» **Exercise details**:
What is needed is an exact copy of all the entries.

BEGIN Provided data

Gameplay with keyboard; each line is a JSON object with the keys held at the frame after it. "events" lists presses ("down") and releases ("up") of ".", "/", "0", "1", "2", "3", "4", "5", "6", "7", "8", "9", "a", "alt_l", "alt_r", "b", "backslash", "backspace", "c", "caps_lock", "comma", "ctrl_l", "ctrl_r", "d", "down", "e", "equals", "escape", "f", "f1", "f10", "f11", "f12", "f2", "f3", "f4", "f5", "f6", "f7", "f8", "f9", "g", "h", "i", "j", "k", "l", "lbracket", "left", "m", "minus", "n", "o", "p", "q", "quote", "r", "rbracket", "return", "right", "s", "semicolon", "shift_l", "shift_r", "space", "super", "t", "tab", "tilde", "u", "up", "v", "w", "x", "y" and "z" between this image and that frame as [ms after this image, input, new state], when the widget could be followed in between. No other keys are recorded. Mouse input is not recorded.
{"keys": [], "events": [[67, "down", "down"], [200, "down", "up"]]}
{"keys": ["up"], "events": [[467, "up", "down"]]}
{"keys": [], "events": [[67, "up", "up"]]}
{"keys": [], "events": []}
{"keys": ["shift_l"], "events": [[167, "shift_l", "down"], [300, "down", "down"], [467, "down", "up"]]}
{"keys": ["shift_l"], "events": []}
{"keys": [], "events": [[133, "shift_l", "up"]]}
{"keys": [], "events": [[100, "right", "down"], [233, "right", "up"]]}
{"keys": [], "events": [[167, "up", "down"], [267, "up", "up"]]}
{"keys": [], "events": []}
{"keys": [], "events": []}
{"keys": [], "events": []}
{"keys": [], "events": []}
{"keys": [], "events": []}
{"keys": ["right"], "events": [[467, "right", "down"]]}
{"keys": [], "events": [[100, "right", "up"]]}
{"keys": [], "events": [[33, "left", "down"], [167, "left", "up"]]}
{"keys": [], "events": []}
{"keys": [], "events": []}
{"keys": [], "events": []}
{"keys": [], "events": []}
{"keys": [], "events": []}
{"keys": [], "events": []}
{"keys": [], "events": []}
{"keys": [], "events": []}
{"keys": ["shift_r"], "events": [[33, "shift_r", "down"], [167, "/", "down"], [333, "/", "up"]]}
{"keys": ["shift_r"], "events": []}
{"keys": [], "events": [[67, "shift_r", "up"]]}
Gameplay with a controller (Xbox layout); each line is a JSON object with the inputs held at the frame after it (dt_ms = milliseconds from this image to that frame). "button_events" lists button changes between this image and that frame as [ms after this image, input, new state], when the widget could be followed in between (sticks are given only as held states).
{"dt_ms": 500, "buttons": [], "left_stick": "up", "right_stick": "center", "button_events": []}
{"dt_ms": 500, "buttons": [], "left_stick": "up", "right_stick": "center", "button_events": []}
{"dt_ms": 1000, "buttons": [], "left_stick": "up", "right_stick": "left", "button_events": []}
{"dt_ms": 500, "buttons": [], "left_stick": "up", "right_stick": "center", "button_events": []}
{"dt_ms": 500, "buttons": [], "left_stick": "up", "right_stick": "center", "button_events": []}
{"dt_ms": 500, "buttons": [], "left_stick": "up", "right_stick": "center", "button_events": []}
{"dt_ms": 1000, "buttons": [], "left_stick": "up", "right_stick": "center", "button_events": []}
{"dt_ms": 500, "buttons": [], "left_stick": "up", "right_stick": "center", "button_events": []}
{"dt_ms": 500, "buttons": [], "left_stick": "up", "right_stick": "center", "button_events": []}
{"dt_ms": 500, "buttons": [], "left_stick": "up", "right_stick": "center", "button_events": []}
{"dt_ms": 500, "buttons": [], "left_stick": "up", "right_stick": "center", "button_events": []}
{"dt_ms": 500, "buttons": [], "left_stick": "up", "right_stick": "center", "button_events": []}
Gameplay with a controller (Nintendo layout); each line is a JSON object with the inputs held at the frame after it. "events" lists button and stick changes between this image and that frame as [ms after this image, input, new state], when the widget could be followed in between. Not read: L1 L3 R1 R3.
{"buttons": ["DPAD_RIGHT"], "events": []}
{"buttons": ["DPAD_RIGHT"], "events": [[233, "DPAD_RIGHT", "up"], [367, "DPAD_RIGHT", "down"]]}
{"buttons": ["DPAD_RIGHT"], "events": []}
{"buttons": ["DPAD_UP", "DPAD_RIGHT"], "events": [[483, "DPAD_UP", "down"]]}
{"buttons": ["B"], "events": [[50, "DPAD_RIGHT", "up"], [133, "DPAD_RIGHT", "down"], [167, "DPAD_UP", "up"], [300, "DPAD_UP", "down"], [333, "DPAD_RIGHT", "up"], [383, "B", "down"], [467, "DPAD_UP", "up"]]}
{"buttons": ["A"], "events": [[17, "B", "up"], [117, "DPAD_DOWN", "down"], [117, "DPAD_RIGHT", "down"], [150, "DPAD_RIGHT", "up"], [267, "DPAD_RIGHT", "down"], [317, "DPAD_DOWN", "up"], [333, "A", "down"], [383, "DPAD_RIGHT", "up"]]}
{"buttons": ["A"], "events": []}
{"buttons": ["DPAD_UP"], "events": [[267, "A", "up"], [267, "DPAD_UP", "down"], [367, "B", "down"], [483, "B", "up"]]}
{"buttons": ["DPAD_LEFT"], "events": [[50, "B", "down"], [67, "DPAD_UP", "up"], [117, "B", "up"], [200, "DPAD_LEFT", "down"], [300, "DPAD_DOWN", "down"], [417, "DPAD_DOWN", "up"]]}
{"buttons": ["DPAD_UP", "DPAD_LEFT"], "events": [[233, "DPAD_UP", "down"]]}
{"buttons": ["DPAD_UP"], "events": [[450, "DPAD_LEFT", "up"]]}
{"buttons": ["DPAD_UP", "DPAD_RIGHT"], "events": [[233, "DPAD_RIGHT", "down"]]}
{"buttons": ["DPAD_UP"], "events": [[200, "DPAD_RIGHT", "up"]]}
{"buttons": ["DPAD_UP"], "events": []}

END Provided data

» **The completed task**:
Gameplay with keyboard; each line is a JSON object with the keys held at the frame after it. "events" lists presses ("down") and releases ("up") of ".", "/", "0", "1", "2", "3", "4", "5", "6", "7", "8", "9", "a", "alt_l", "alt_r", "b", "backslash", "backspace", "c", "caps_lock", "comma", "ctrl_l", "ctrl_r", "d", "down", "e", "equals", "escape", "f", "f1", "f10", "f11", "f12", "f2", "f3", "f4", "f5", "f6", "f7", "f8", "f9", "g", "h", "i", "j", "k", "l", "lbracket", "left", "m", "minus", "n", "o", "p", "q", "quote", "r", "rbracket", "return", "right", "s", "semicolon", "shift_l", "shift_r", "space", "super", "t", "tab", "tilde", "u", "up", "v", "w", "x", "y" and "z" between this image and that frame as [ms after this image, input, new state], when the widget could be followed in between. No other keys are recorded. Mouse input is not recorded.
{"keys": [], "events": [[67, "down", "down"], [200, "down", "up"]]}
{"keys": ["up"], "events": [[467, "up", "down"]]}
{"keys": [], "events": [[67, "up", "up"]]}
{"keys": [], "events": []}
{"keys": ["shift_l"], "events": [[167, "shift_l", "down"], [300, "down", "down"], [467, "down", "up"]]}
{"keys": ["shift_l"], "events": []}
{"keys": [], "events": [[133, "shift_l", "up"]]}
{"keys": [], "events": [[100, "right", "down"], [233, "right", "up"]]}
{"keys": [], "events": [[167, "up", "down"], [267, "up", "up"]]}
{"keys": [], "events": []}
{"keys": [], "events": []}
{"keys": [], "events": []}
{"keys": [], "events": []}
{"keys": [], "events": []}
{"keys": ["right"], "events": [[467, "right", "down"]]}
{"keys": [], "events": [[100, "right", "up"]]}
{"keys": [], "events": [[33, "left", "down"], [167, "left", "up"]]}
{"keys": [], "events": []}
{"keys": [], "events": []}
{"keys": [], "events": []}
{"keys": [], "events": []}
{"keys": [], "events": []}
{"keys": [], "events": []}
{"keys": [], "events": []}
{"keys": [], "events": []}
{"keys": ["shift_r"], "events": [[33, "shift_r", "down"], [167, "/", "down"], [333, "/", "up"]]}
{"keys": ["shift_r"], "events": []}
{"keys": [], "events": [[67, "shift_r", "up"]]}
Gameplay with a controller (Xbox layout); each line is a JSON object with the inputs held at the frame after it (dt_ms = milliseconds from this image to that frame). "button_events" lists button changes between this image and that frame as [ms after this image, input, new state], when the widget could be followed in between (sticks are given only as held states).
{"dt_ms": 500, "buttons": [], "left_stick": "up", "right_stick": "center", "button_events": []}
{"dt_ms": 500, "buttons": [], "left_stick": "up", "right_stick": "center", "button_events": []}
{"dt_ms": 1000, "buttons": [], "left_stick": "up", "right_stick": "left", "button_events": []}
{"dt_ms": 500, "buttons": [], "left_stick": "up", "right_stick": "center", "button_events": []}
{"dt_ms": 500, "buttons": [], "left_stick": "up", "right_stick": "center", "button_events": []}
{"dt_ms": 500, "buttons": [], "left_stick": "up", "right_stick": "center", "button_events": []}
{"dt_ms": 1000, "buttons": [], "left_stick": "up", "right_stick": "center", "button_events": []}
{"dt_ms": 500, "buttons": [], "left_stick": "up", "right_stick": "center", "button_events": []}
{"dt_ms": 500, "buttons": [], "left_stick": "up", "right_stick": "center", "button_events": []}
{"dt_ms": 500, "buttons": [], "left_stick": "up", "right_stick": "center", "button_events": []}
{"dt_ms": 500, "buttons": [], "left_stick": "up", "right_stick": "center", "button_events": []}
{"dt_ms": 500, "buttons": [], "left_stick": "up", "right_stick": "center", "button_events": []}
Gameplay with a controller (Nintendo layout); each line is a JSON object with the inputs held at the frame after it. "events" lists button and stick changes between this image and that frame as [ms after this image, input, new state], when the widget could be followed in between. Not read: L1 L3 R1 R3.
{"buttons": ["DPAD_RIGHT"], "events": []}
{"buttons": ["DPAD_RIGHT"], "events": [[233, "DPAD_RIGHT", "up"], [367, "DPAD_RIGHT", "down"]]}
{"buttons": ["DPAD_RIGHT"], "events": []}
{"buttons": ["DPAD_UP", "DPAD_RIGHT"], "events": [[483, "DPAD_UP", "down"]]}
{"buttons": ["B"], "events": [[50, "DPAD_RIGHT", "up"], [133, "DPAD_RIGHT", "down"], [167, "DPAD_UP", "up"], [300, "DPAD_UP", "down"], [333, "DPAD_RIGHT", "up"], [383, "B", "down"], [467, "DPAD_UP", "up"]]}
{"buttons": ["A"], "events": [[17, "B", "up"], [117, "DPAD_DOWN", "down"], [117, "DPAD_RIGHT", "down"], [150, "DPAD_RIGHT", "up"], [267, "DPAD_RIGHT", "down"], [317, "DPAD_DOWN", "up"], [333, "A", "down"], [383, "DPAD_RIGHT", "up"]]}
{"buttons": ["A"], "events": []}
{"buttons": ["DPAD_UP"], "events": [[267, "A", "up"], [267, "DPAD_UP", "down"], [367, "B", "down"], [483, "B", "up"]]}
{"buttons": ["DPAD_LEFT"], "events": [[50, "B", "down"], [67, "DPAD_UP", "up"], [117, "B", "up"], [200, "DPAD_LEFT", "down"], [300, "DPAD_DOWN", "down"], [417, "DPAD_DOWN", "up"]]}
{"buttons": ["DPAD_UP", "DPAD_LEFT"], "events": [[233, "DPAD_UP", "down"]]}
{"buttons": ["DPAD_UP"], "events": [[450, "DPAD_LEFT", "up"]]}
{"buttons": ["DPAD_UP", "DPAD_RIGHT"], "events": [[233, "DPAD_RIGHT", "down"]]}
{"buttons": ["DPAD_UP"], "events": [[200, "DPAD_RIGHT", "up"]]}
{"buttons": ["DPAD_UP"], "events": []}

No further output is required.